======== Document segment

China Labour Bulletin is quoted in the following article. Copyright remains with the original publisher
By Christina Larson
October 15, 2014
China does not have large independent labor unions, yet the world’s second-largest economy has witnessed an increasing number of worker strikes over the past year.
According to an Oct. 14 report from the Hong Kong-based watchdog group China Labour Bulletin (CLB), the number of strikes and worker protests in the third quarter of 2014 was double the number of labor actions recorded in the same period last year: From July to September this year, the watchdog group recorded 372 strikes and worker protests across China, compared with 185 incidents over those months last year.
What’s more, the habit of organizing collective action—often through social media—is spreading beyond China’s traditional manufacturing hub of southern Guangdong province. While the number of strikes in Guangdong province has remained roughly the same, unrest has intensified in inland China. In 2013, Guangdong accounted for 35 percent of recorded labor actions vs. 19 percent this year.
Half of all recorded worker strikes and protests arose from disputes over late or unpaid wages—perhaps symptoms of economic troubles hitting manufacturers as well as tightening credit in China, according to CLB.
Also notable is the uptick in strikes led by construction workers, from just four demonstrations last summer to 55 this summer. Amid a slumping housing market, new home prices in August tumbled in 68 of 70 Chinese cities monitored by the government. As the CLB report explains, “Developers are saddled with declining sales, weaker credit availability, and continued pressure from local governments to buy land. In these situations, it is the construction workers who are always the last to be paid.”
China’s only official union is the government-linked All China Federation of Trade Unions, which lacks credibility with most workers. To date, it has only ever formally leant support to one worker strike, according to records reviewed by the liberal American Prospect magazine. Yet Chinese workers are increasingly organizing within their individual workplaces to press for higher wages, timely payments, and social security benefits. So far, these individual strikes have not coalesced into a broader, coordinated movement, which almost certainly would incur a speedy government crackdown.

================

In the article on worker strikes in China, how many strikes and worker protests did China Labour Bulletin record across China from July to September 2014? Answer from the article alone.

======== Extracted information

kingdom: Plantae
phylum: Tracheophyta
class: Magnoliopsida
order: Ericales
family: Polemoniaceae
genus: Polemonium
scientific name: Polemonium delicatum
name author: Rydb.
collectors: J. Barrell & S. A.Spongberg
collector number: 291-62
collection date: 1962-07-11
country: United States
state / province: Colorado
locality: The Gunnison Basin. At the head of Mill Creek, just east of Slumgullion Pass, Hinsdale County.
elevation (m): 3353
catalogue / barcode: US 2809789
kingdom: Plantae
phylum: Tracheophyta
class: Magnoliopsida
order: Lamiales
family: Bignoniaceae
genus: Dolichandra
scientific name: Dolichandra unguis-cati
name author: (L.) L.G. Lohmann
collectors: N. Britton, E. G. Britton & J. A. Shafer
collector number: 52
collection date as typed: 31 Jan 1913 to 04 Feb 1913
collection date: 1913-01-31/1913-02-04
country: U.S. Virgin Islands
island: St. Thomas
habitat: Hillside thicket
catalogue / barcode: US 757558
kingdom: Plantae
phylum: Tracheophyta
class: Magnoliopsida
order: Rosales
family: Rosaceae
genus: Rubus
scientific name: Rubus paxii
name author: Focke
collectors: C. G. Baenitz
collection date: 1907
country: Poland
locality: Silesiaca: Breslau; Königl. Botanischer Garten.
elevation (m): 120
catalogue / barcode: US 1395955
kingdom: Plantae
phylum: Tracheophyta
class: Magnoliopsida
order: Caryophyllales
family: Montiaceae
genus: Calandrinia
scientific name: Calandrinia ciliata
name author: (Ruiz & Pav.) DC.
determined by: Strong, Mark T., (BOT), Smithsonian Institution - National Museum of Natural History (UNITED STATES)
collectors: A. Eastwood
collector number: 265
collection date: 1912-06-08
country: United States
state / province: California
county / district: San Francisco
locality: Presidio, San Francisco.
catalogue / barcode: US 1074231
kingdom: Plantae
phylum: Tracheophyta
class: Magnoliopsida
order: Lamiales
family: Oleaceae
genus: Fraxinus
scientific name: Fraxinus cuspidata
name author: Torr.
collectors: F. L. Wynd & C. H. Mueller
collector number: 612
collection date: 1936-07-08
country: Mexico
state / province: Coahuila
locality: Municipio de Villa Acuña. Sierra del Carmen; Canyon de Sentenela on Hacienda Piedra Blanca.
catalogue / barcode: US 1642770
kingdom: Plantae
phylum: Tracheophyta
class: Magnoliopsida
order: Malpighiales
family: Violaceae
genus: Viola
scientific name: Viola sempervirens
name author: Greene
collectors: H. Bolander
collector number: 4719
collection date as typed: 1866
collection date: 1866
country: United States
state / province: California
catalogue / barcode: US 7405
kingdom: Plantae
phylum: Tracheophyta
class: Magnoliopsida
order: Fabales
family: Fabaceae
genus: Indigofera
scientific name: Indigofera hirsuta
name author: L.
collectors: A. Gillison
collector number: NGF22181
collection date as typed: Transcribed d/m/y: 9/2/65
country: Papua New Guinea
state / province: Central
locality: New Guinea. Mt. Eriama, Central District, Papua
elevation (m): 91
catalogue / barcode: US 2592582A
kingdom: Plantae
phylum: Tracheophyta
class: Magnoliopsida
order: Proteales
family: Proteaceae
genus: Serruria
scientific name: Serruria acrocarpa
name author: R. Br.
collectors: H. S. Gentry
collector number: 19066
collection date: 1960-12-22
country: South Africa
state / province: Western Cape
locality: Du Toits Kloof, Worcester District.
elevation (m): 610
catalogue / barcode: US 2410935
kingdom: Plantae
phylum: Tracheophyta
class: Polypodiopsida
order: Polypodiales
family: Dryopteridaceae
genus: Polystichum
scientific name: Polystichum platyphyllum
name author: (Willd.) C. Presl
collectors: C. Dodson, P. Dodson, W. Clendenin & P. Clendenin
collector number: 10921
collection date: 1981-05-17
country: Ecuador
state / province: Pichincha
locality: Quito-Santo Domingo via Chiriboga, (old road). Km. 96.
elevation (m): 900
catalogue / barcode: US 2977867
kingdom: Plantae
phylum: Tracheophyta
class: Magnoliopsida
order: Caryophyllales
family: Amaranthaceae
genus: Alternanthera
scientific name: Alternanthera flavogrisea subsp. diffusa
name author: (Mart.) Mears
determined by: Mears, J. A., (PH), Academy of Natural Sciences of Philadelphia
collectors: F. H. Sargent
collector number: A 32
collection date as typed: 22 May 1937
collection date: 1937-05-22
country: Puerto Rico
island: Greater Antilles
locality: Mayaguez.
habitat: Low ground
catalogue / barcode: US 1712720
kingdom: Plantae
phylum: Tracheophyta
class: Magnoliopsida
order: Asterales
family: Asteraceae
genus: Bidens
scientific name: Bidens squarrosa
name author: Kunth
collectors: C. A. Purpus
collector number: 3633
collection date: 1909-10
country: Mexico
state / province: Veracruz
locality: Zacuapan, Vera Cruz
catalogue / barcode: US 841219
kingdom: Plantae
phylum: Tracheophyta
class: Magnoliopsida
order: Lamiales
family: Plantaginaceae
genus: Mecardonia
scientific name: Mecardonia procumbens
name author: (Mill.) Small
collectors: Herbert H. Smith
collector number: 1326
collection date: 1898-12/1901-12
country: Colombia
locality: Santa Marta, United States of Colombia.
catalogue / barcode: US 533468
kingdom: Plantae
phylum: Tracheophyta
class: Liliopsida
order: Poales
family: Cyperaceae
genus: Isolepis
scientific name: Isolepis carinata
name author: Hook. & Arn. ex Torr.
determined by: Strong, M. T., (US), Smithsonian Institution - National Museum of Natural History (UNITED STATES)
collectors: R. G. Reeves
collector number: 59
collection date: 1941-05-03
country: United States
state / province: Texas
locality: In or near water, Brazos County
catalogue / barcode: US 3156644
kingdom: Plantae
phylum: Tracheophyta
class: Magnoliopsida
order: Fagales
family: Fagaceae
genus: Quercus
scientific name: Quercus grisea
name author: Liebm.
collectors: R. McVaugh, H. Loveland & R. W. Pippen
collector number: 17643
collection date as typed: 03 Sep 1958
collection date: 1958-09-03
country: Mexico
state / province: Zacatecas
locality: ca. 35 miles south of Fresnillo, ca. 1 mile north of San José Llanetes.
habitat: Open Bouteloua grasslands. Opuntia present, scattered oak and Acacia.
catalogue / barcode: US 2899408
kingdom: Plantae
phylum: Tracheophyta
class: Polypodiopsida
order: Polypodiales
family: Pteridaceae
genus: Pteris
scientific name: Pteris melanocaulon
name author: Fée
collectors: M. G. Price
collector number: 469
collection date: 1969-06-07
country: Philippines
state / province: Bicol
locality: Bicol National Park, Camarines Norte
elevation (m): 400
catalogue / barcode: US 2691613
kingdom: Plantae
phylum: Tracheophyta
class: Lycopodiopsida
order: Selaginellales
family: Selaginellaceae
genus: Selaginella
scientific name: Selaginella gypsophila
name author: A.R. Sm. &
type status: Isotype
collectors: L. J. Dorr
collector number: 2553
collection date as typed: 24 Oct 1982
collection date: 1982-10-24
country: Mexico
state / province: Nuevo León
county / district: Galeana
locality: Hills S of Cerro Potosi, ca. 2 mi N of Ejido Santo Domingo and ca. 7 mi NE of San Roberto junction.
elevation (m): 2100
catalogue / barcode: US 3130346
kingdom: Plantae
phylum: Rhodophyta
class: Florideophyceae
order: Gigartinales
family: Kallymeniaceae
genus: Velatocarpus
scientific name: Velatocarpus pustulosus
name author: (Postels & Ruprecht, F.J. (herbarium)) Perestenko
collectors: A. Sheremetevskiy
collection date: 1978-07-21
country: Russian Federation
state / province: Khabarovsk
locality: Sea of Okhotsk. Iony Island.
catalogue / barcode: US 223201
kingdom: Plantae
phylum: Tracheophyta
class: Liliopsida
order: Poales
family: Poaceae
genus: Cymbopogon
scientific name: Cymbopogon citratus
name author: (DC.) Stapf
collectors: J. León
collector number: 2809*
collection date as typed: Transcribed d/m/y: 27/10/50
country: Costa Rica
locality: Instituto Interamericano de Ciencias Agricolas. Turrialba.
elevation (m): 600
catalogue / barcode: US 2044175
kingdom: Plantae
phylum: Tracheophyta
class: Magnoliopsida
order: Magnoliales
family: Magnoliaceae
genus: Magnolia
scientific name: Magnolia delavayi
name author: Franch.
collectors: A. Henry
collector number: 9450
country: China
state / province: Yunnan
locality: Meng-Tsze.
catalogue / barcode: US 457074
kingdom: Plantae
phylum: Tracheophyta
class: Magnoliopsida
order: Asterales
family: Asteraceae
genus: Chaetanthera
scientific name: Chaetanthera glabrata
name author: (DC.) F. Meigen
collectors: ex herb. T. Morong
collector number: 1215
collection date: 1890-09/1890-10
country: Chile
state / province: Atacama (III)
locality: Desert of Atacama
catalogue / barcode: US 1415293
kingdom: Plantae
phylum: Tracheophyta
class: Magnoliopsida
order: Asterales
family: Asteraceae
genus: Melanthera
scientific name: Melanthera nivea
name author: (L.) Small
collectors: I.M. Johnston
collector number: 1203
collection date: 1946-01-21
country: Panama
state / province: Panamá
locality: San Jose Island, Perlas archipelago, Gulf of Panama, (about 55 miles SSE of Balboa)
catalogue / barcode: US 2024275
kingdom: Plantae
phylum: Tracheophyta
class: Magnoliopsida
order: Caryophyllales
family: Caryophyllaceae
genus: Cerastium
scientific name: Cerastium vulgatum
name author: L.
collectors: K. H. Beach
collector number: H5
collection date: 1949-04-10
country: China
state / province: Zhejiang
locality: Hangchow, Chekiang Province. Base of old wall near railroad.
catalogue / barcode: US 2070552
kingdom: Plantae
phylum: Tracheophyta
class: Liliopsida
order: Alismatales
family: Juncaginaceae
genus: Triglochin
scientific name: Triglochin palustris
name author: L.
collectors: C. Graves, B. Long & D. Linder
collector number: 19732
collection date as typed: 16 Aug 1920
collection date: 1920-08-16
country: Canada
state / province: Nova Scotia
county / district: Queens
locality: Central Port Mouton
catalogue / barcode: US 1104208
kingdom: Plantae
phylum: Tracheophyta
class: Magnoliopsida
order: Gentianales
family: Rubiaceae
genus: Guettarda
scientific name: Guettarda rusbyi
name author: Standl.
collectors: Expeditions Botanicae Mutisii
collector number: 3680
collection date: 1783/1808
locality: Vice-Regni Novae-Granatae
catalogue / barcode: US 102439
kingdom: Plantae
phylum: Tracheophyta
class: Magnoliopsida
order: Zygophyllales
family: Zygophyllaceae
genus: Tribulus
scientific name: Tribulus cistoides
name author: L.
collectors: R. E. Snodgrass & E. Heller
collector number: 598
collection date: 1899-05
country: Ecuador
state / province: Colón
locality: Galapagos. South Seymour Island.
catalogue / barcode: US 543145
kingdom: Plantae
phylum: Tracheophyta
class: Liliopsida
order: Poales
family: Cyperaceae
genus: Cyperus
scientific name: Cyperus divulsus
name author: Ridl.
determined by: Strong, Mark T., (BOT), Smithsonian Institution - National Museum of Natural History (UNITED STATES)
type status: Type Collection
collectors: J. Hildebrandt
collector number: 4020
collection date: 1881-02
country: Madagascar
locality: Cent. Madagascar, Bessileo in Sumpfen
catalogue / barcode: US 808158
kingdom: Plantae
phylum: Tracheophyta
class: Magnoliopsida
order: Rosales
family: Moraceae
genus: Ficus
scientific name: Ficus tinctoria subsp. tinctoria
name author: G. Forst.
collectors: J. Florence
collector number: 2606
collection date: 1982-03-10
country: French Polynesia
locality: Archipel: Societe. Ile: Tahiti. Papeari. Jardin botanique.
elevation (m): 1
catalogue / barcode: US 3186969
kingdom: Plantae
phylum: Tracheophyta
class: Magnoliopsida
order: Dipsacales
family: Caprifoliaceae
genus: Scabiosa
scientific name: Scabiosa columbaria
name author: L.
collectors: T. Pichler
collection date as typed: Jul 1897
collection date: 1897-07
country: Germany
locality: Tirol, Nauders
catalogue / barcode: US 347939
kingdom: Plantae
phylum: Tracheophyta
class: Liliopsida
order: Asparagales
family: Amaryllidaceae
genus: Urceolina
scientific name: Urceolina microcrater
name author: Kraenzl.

================

Solution to the exercise
372